Class Occlupania (Occlu=to close, pan= bread) are placed under the Kingdom Microsynthera, Phylum Plasticae. Occlupanids share phylum Plasticae with “45″ record holders, plastic juice covers, and other often ignored small plastic objects.

my brain is hurting from the influx of knowledge. i like that - thank you HORG! thank you.

graffiti with lasers

graffiti research lab: laser graffiti the brilliant minds at graffiti research lab (GRL) have come up with another cool way to tag. going beyond their very simple & cool LED throwies (which have gone beyond simple), GRL has made what looks like a laser-tagging/writing system using high end projectors. the system projects laser light onto the sides of buildings in a repeated pattern which spells out words. in the picture, the phrase ‘free berd’ is a word play on the lynyrd skynyrd song and also applies to ‘free berdovsky’, an appeal for the arrest of the 27 year old artist behind the aqua team hunger force LED signs that gave boston reason to descend into madness.

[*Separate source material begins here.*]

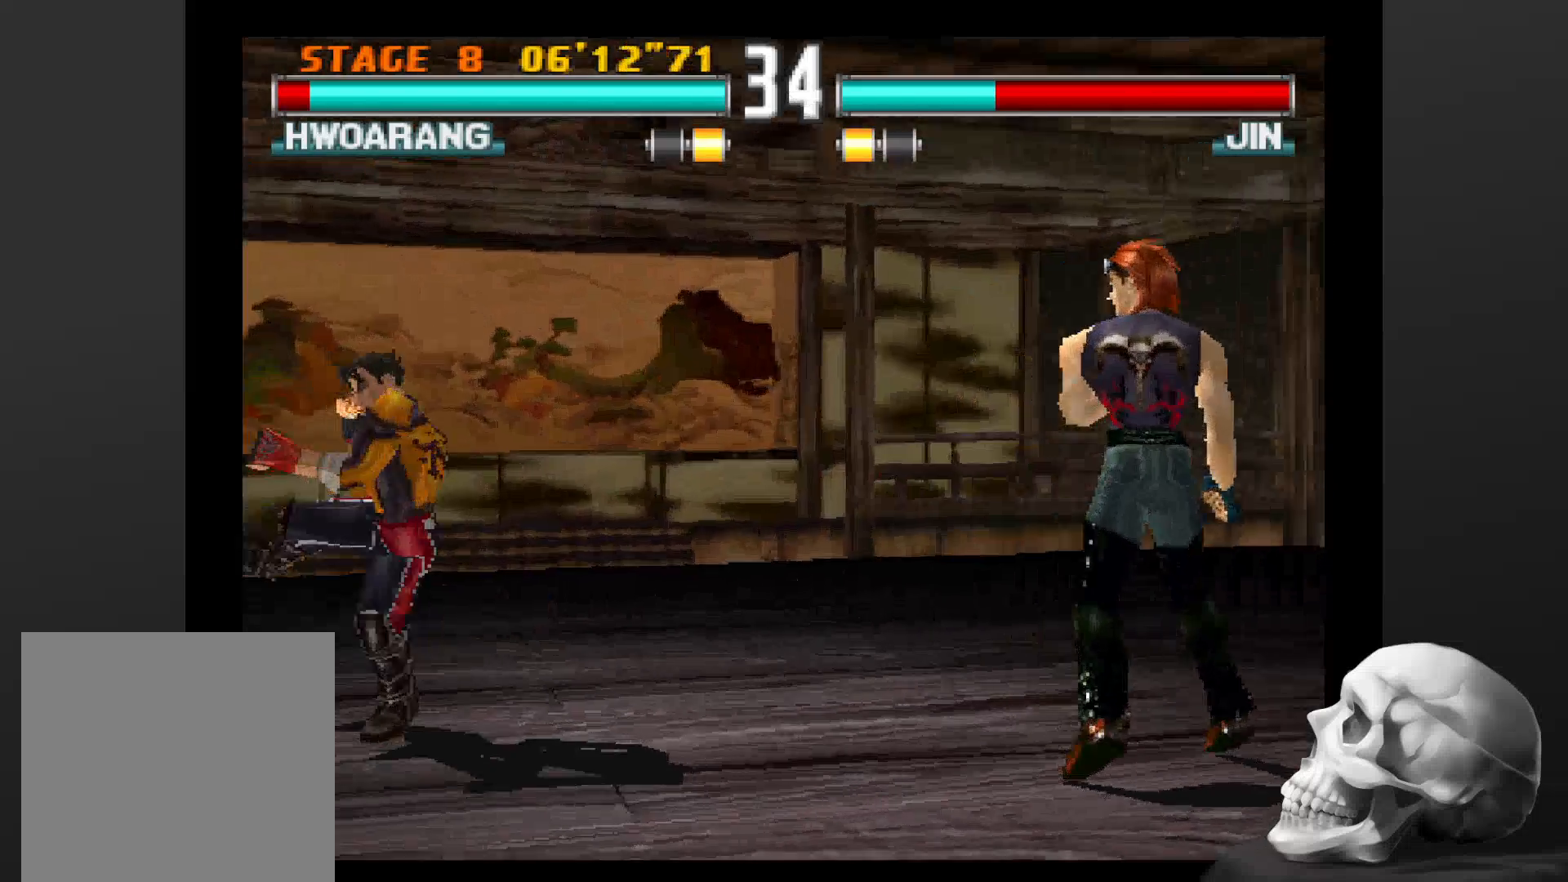
{"buttons": [], "left_stick": "center", "right_stick": "center", "events": []}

note: about the GRL laser tagging system, it looks like the projectors GRL uses are the very pro yet pricey panasonic PT-D5600’s (please feel free to correct me on that - i recognized the projectors immediately from the pic). these projectors come in at around $6,500+ each. outfitted with a lens, that’s an additional $2,000+ per projector. that would make the complete 2 projector laser tagging system cost around $15,000+ each. the economics of graffiti are definitely changing. AV nerds are taking over! had to happen. link via boingboing.

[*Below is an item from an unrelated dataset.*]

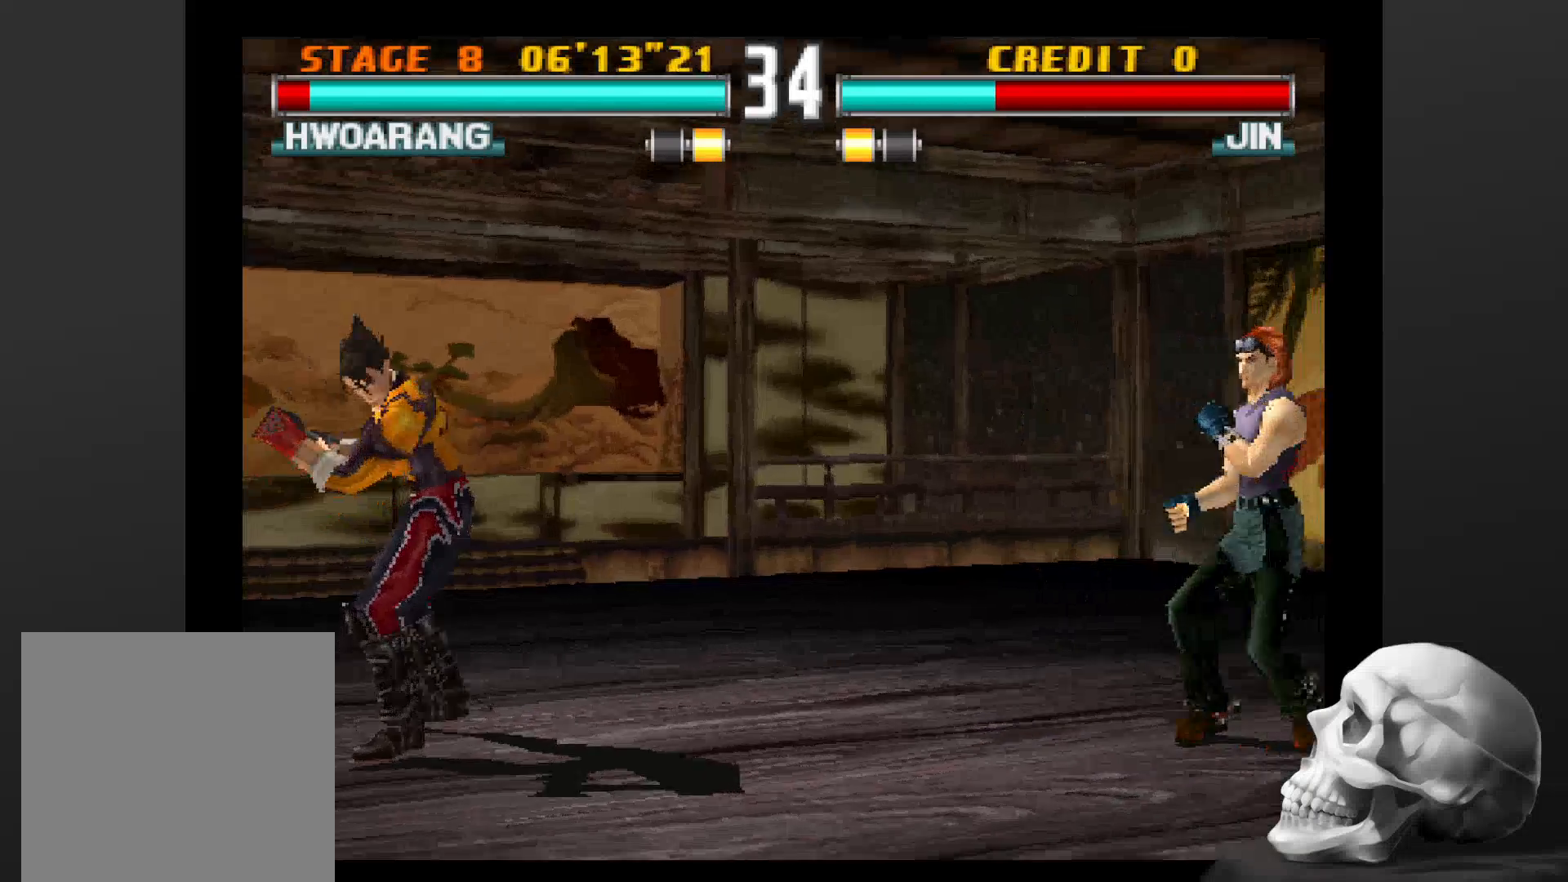
{"buttons": [], "left_stick": "center", "right_stick": "center", "events": []}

turning garbage into electricity

moiser biorefinery very cool to read this: scientists at Purdue University have developed a portable generator that turns garbage and trash into electricity. the generator, referred to as a ‘tactical refinery’ (yes, it was developed for the US military) is the roughly the size of a moving van (larger, hi-res picture here). the tactical refinery converts different types of waste and garbage to fuel via two parallel processes and burns the different fuels it creates in a diesel engine. quoting Michael Ladisch, scientist and lead on the tactical biorefinery project: “At any place with a fair amount of food and scrap waste the biorefinery could help reduce electricity costs, and you might even be able to produce some surplus energy to put back on the electrical grid,.” also, much of the generator’s combust/exhaust is carbon neutral. from the article:

The tactical biorefinery first separates organic food material from residual trash, such as paper, plastic, Styrofoam and cardboard. The food waste goes to a bioreactor where industrial yeast ferments it into ethanol, a “green” fuel. Residual materials go to a gasifier where they are heated under low-oxygen conditions and eventually become low-grade propane gas and methane. The gas and ethanol are then combusted in a modified diesel engine that powers a generator to produce electricity.

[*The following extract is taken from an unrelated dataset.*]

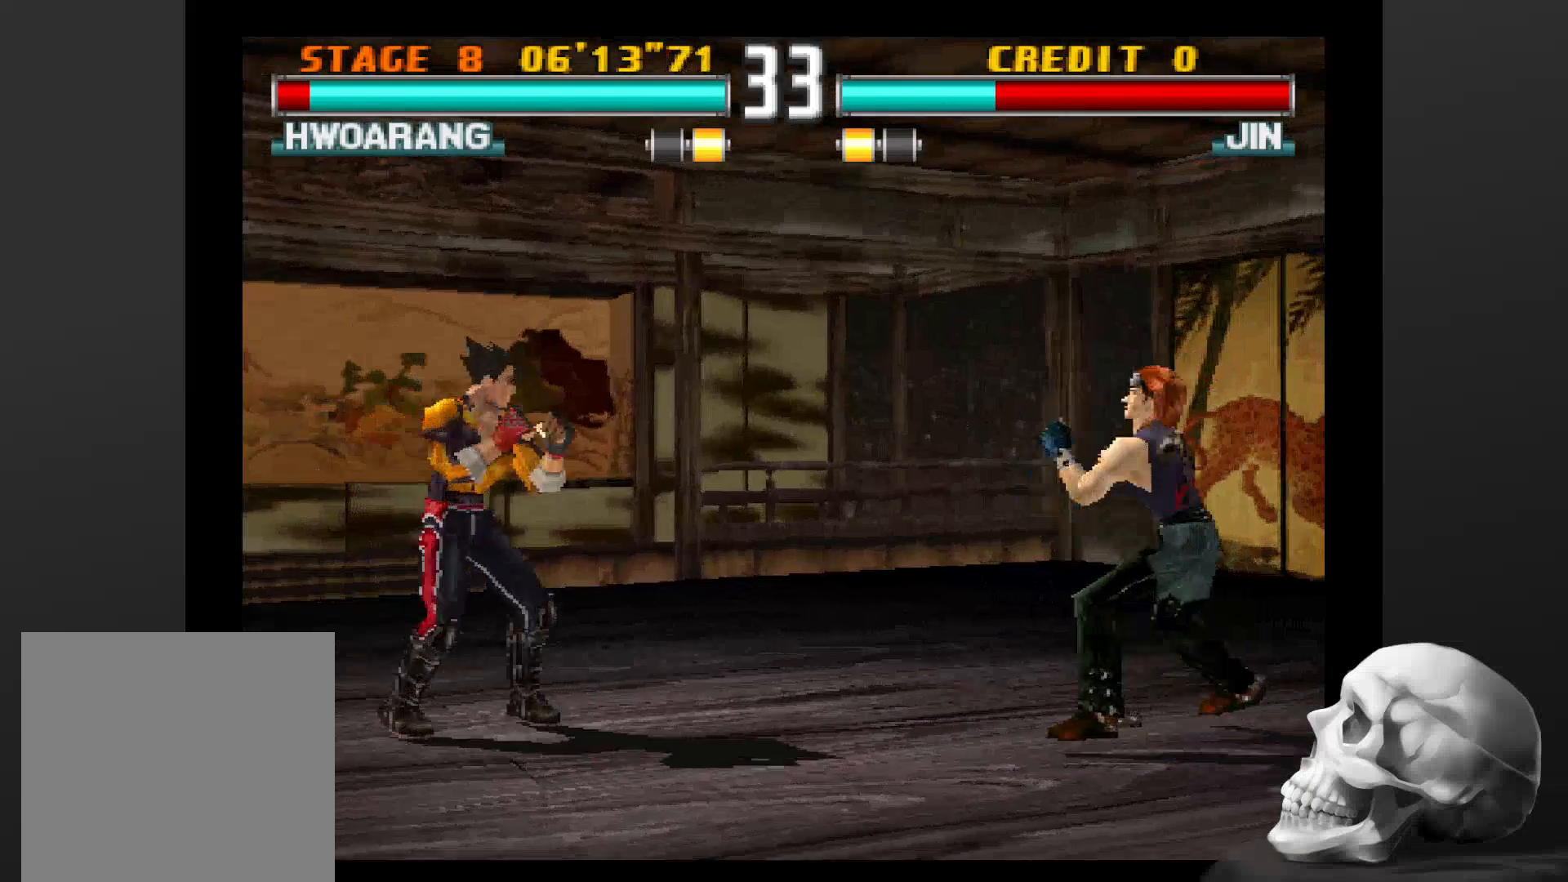
{"buttons": [], "left_stick": "center", "right_stick": "center", "events": []}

on a greater scale, i could see these tactical refineries set up in housing districts where people can go to convert their garbage into electricty for their neighborhoods and home. i want it now!

nanotech ‘liquid bandaid’

nanotech stops bleeding future sci-fi medical advances coming your way in the form of a biodegradeable liquid peptides. it’s pour-on nanotechnology with huge beneficial medical applications. researchers at MIT and the university of hong kong have developed a liquid solution that quickly halts bleeding and promotes and accelerates healing. the discovery of the solution came about through experiments in using the solution as a matrix for regrowing brain cells in hamsters. the nano-solution has been tested on liver, skin, lung, blood vessels, and other tissues. quoting from lead researcher Rutledge Ellis-Behnke:

It isn’t clotting that we’re seeing. We tested for all of the things you find in all blood clots; fibrin, thrombin and platelets and none of them were there, said Ellis-Behnke. Either this is acting as some kind of molecular band aid or we are stopping bleeding via a completely new direction that we have never seen before.